Goal of the exercise. Repeat the lines below word for word, starting with the first line and ending with the line that contains "She has participated", including that line.

#### Excerpted data

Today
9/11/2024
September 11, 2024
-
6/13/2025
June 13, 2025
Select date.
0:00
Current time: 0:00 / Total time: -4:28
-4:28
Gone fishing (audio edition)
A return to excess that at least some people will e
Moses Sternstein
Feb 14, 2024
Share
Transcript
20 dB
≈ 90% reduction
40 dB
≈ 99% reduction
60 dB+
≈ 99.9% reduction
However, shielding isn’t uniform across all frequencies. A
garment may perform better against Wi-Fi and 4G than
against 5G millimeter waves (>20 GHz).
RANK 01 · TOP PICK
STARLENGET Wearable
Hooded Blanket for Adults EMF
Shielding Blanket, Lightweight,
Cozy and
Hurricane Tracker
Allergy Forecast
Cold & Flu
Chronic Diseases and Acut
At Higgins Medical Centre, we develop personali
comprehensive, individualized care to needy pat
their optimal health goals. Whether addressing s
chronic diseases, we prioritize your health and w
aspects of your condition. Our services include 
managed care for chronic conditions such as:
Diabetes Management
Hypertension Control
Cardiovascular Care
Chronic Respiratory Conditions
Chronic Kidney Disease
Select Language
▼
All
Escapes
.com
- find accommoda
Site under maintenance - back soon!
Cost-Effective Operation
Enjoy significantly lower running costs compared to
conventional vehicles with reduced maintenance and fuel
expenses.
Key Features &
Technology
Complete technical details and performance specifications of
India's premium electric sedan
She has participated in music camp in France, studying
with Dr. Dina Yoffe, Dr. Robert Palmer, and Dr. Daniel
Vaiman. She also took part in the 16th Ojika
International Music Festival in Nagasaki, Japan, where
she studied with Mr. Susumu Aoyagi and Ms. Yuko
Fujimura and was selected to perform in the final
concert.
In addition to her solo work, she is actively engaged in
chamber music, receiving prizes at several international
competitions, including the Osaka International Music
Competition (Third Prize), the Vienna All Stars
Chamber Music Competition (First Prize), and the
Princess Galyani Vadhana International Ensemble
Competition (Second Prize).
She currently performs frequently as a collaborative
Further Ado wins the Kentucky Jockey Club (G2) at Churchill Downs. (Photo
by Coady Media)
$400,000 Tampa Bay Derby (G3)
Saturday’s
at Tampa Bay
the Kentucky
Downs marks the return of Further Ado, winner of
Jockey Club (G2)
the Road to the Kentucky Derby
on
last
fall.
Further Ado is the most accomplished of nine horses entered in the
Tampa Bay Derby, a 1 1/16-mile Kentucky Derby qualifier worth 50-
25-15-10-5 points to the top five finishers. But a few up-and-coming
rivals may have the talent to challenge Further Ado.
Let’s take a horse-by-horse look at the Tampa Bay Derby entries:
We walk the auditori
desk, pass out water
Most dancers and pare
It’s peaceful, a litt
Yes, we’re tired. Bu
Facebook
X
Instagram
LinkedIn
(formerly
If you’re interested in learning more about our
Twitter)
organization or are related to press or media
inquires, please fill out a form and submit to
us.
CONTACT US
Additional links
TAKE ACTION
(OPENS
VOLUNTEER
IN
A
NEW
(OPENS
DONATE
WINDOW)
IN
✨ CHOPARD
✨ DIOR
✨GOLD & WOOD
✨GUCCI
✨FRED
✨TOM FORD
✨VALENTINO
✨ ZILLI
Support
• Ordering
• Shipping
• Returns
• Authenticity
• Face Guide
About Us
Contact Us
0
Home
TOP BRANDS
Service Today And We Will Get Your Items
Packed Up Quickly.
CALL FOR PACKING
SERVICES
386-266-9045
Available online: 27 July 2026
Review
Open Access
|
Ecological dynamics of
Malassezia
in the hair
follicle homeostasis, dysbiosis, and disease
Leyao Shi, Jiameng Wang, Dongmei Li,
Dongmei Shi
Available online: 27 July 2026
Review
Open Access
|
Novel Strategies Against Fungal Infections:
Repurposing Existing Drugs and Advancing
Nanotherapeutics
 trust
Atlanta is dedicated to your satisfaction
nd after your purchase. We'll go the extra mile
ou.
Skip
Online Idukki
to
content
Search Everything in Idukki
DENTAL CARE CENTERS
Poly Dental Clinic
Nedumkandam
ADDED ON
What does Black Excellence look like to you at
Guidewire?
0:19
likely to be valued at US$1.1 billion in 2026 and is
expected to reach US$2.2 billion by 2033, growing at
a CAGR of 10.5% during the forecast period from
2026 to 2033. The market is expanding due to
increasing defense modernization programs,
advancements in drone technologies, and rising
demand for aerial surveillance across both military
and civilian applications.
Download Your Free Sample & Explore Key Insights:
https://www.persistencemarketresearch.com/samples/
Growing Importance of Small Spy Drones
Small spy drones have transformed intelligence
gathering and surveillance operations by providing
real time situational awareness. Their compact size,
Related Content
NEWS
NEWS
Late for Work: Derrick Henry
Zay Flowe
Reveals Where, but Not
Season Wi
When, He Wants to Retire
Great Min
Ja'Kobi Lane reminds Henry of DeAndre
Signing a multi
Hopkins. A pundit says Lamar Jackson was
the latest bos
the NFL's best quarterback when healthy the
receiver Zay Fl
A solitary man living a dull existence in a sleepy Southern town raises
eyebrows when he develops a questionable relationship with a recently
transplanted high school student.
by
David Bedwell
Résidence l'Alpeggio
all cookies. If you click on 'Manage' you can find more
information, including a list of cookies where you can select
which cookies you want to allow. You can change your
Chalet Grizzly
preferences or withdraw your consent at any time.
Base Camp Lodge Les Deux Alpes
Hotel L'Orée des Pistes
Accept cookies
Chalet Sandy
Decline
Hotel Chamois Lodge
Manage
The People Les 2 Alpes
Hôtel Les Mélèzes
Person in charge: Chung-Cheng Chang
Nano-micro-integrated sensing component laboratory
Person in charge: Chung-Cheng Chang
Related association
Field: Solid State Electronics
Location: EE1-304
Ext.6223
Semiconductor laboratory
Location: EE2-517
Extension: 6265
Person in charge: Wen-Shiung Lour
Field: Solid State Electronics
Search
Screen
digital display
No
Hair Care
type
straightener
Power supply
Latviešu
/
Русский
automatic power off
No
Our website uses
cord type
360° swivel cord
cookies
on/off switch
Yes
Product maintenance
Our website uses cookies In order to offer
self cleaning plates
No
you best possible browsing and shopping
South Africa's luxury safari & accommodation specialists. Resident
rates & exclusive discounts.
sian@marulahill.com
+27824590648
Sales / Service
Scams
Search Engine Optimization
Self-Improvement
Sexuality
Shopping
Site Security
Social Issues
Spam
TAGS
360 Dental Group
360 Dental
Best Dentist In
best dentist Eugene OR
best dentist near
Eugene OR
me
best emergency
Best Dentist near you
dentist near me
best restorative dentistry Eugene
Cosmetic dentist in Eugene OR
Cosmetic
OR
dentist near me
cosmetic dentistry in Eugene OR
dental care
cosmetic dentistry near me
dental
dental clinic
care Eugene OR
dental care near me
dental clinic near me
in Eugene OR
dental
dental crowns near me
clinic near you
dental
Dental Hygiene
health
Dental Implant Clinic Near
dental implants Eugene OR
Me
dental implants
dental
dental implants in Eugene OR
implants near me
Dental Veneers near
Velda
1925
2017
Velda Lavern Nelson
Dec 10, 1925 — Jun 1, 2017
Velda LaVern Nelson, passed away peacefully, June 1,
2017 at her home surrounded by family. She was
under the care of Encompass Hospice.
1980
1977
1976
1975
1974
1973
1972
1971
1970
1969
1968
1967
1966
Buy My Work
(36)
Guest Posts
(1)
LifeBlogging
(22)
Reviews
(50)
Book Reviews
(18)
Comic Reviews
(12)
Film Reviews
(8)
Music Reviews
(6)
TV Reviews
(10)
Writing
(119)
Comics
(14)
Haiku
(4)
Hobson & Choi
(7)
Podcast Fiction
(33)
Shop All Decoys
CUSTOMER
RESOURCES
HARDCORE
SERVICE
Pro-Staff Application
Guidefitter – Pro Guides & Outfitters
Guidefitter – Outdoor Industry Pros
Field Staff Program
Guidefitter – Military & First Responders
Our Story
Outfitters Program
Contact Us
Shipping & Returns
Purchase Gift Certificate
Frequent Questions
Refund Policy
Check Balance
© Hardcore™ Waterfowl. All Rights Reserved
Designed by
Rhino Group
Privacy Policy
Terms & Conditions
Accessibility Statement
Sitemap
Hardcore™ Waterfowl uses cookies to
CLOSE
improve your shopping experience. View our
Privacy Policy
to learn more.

########

Written response.
Today
9/11/2024
September 11, 2024
-
6/13/2025
June 13, 2025
Select date.
0:00
Current time: 0:00 / Total time: -4:28
-4:28
Gone fishing (audio edition)
A return to excess that at least some people will e
Moses Sternstein
Feb 14, 2024
Share
Transcript
20 dB
≈ 90% reduction
40 dB
≈ 99% reduction
60 dB+
≈ 99.9% reduction
However, shielding isn’t uniform across all frequencies. A
garment may perform better against Wi-Fi and 4G than
against 5G millimeter waves (>20 GHz).
RANK 01 · TOP PICK
STARLENGET Wearable
Hooded Blanket for Adults EMF
Shielding Blanket, Lightweight,
Cozy and
Hurricane Tracker
Allergy Forecast
Cold & Flu
Chronic Diseases and Acut
At Higgins Medical Centre, we develop personali
comprehensive, individualized care to needy pat
their optimal health goals. Whether addressing s
chronic diseases, we prioritize your health and w
aspects of your condition. Our services include 
managed care for chronic conditions such as:
Diabetes Management
Hypertension Control
Cardiovascular Care
Chronic Respiratory Conditions
Chronic Kidney Disease
Select Language
▼
All
Escapes
.com
- find accommoda
Site under maintenance - back soon!
Cost-Effective Operation
Enjoy significantly lower running costs compared to
conventional vehicles with reduced maintenance and fuel
expenses.
Key Features &
Technology
Complete technical details and performance specifications of
India's premium electric sedan
She has participated in music camp in France, studying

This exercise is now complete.